For Devin, too, has a place in this story.
I reach out to my colleague C., a poet-friend who studied under Dillon, and ask if he knows, too, of Devin. C. confirms that Dillon and Devin are indeed father and son.
Devin wrote an essay called “The Needs of Ghosts: On Poems from the Margins of Thom Gunn’s ‘Moly.’” The start of that title hits home, of course — startles me, lands with me now as I recollect my time on Shady Blvd. Having taught poems from Moly in my course on Hippie Modernism, I relish the opportunity to read Devin’s commentary. Not yet having familiarized myself with the other text about which he writes, however, I set to work doing so.
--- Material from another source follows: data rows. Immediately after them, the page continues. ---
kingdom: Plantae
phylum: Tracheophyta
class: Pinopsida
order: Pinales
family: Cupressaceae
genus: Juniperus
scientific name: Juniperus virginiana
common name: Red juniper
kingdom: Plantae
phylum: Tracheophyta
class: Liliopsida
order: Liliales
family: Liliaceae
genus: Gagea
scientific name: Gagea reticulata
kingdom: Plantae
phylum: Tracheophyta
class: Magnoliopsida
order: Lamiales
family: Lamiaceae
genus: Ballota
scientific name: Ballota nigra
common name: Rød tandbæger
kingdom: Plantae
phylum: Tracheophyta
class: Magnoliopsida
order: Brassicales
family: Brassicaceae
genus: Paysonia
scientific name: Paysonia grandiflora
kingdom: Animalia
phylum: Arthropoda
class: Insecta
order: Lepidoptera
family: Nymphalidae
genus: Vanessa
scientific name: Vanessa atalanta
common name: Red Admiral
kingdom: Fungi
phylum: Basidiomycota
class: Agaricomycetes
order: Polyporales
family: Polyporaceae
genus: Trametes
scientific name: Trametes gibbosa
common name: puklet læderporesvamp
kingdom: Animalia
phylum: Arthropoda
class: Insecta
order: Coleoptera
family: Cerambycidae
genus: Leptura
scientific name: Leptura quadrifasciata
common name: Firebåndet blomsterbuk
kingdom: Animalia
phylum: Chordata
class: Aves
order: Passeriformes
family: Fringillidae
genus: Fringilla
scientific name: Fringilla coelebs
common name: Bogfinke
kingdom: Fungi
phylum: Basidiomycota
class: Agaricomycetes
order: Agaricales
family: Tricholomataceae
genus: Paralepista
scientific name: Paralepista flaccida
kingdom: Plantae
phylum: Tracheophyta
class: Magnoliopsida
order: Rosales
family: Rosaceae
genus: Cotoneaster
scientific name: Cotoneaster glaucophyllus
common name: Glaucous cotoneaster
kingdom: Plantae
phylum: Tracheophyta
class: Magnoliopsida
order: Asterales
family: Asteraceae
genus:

I track down and read Robert Duncan’s Poems from the Margins of Thom Gunn’s “Moly,” a serial poem that Duncan published as a pamphlet in 1972, later reprinted in his 1984 collection Ground Work: Before the War.
For Duncan, writes Devin, crafting poems in the margins of Gunn’s book was a form of collaboration. The collaborator, he explains, is for Duncan “an inspiration from outside.”
And like that, it happens. The idea grows legs as I read. For I, too, wish to craft a text in the margins of another’s book. Mine will be a story crafted, in a sense, in the margins of Devin’s.